喬辰從小是嬌養大的,衣食住行從來都沒受過委屈。因為他學攝影的關係,喬辰很多時候心思很敏感,膽子也小。稍微受到點驚嚇就夜不能寐,還會發熱。
一瞬間,喬景看著車窗外快速飛過的風景,想到了許多小時候和喬辰一起生活的日子。
母親病了,神誌不清。喬辰就是他唯一的慰藉,雖然是他在照顧喬辰,但又何嘗不是喬辰和他相依為命?

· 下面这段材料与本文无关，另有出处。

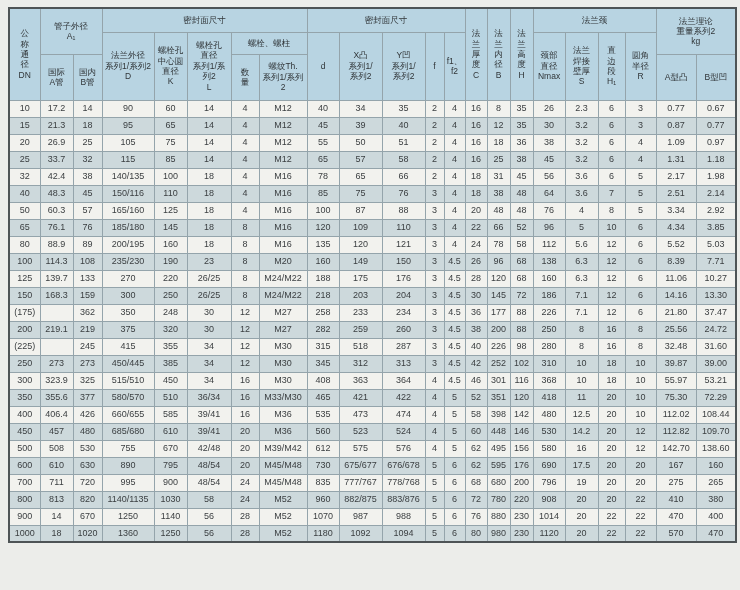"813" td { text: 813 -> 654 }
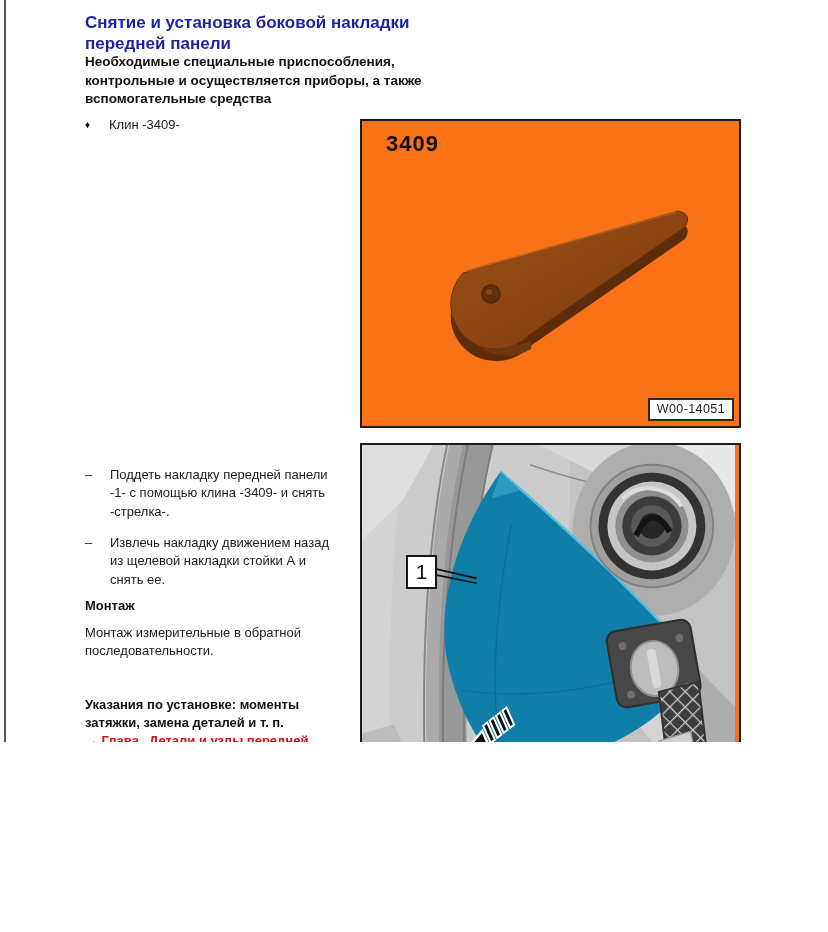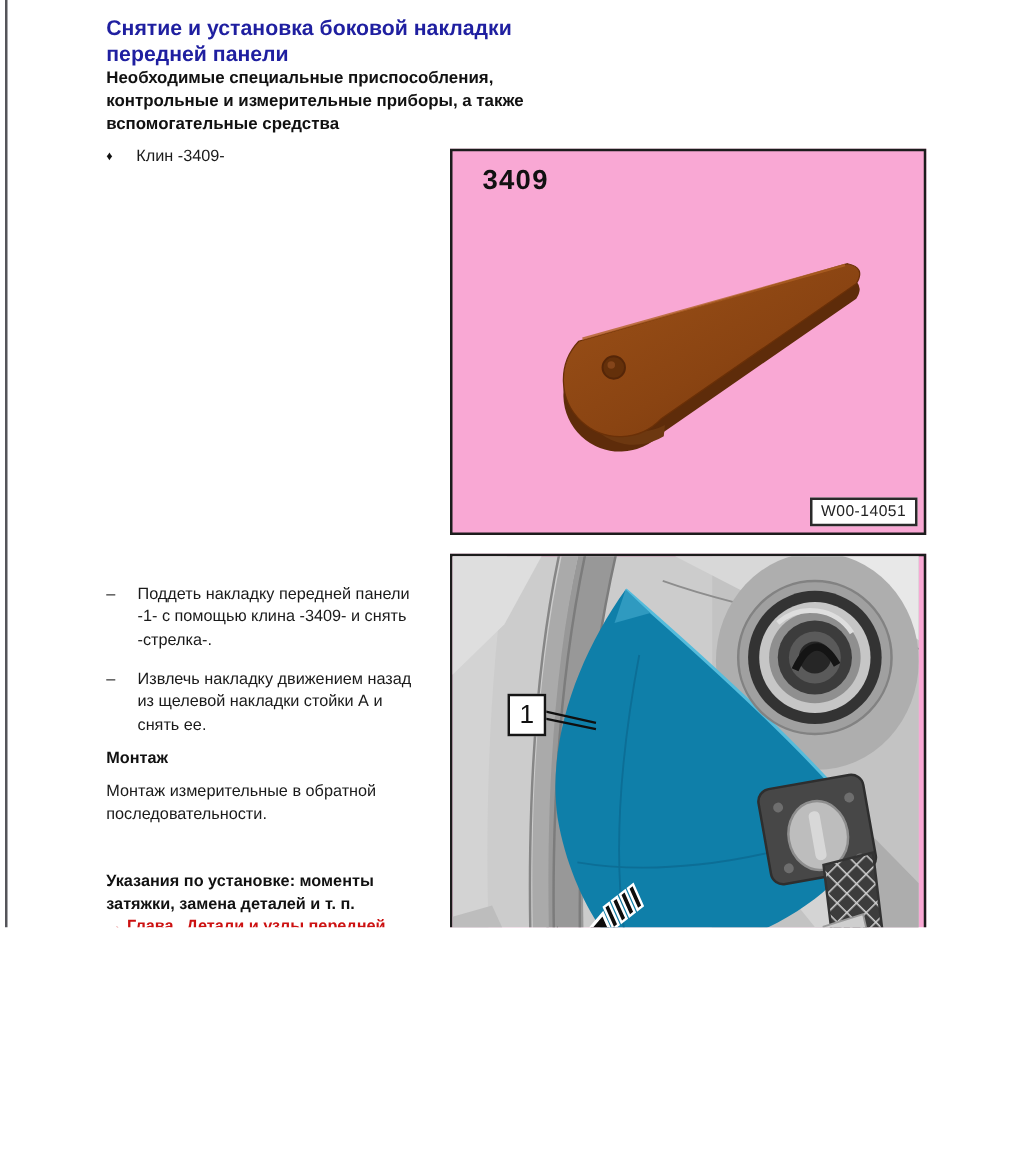"Необходимые специальные приспособления," div.abs { text: измерительные -> осуществляется }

那是他親手養大的孩子,又怎麼可能沒有感情?可偏偏,喬辰並不是他的弟弟。
喬景捏了捏口袋裡的手機,覺得自己的心都像是在被拉扯。一麵是血脈相連,一麵是十八年的養育之情難以割舍。
喬景不知道怎麼處理,他心裡亂成一片。一個小時的路程,對於喬景來說,猶如被架在火上烹煮。而等到了地方,喬景下車之後,心臟更是狠狠一縮。
療養院遠比喬景想象中的要小,也很破舊。周圍都是公路,並沒有人煙。荒涼的要命。
在走進療養院裡麵,那種撲麵而來的靜謐的絕望更是讓人窒息。
一般高級一些的療養院,都會讓院裡的氣氛十分溫馨且輕鬆愉快,而這裡不是。分明每一間病房都住著病人,但是走廊裡卻連一丁點聲音都聽不到。就像是一個巨大的靈塔,裡麵一個個小格子裡,安排的都是沒有靈魂的屍體。
喬景順著門上的玻璃往裡麵看,病房裡麵的人都長著一張麻木的臉,蠟黃的臉色仿佛是蠟像館裡不會動的蠟像,看著栩栩如生,還有一張人皮,可內裡的鮮活和靈動已經全部消耗殆儘了。
其中還有一些他有印象的臉。過去也曾經活躍在宴會中,也是長袖善舞。而失去價值後,他們便被送到了這裡修養。可越養越病,這其中暗藏的含義,喬景實在是太清楚了。
所以老爺子把喬辰暫時安排在這裡,就是已經放棄他了。如果阿辰不聽話,那他的下場不會比這裡的其他人好多少。
過去喬景把喬辰保護得太好,導致喬辰不諳世事。可被關了這麼久,想必喬辰也明白了許多。
喬景快步走進喬辰的病房。
滿地的玻璃碎片,被打碎的玻璃,還有地上已經漸漸乾涸的鮮血。喬辰怕疼,這是絕望到了什麼地步才能對自己下這麼大的狠手。
“爺爺就讓你們這麼照顧阿辰嗎?”喬景的聲音都在發顫,他一向沉穩,哪怕下屬犯了很嚴重的錯誤,喬景也能理智對待,可現在,地上這些血,每一滴都像是淌在了他的心尖上,讓他根本無法控製自己。
倒是一直跟著喬景的司機還算理智,趕緊拉住喬景勸他,“先找到小少爺要緊。後麵的事兒還可以慢慢處理。”
這司機原本是喬錦那邊的人,喬景進入公司成為喬錦的助力後,喬錦就把他安排在了喬景身邊。並不是為了監視,而是為了保護喬景。
關於喬老爺子,他也知道不少,所以更加明白喬景絕不能違逆。喬錦那邊已經好幾天聯係不上了,司機說不準現在是個什麼情況。但是不對上老爺子,肯定是最保險的選擇。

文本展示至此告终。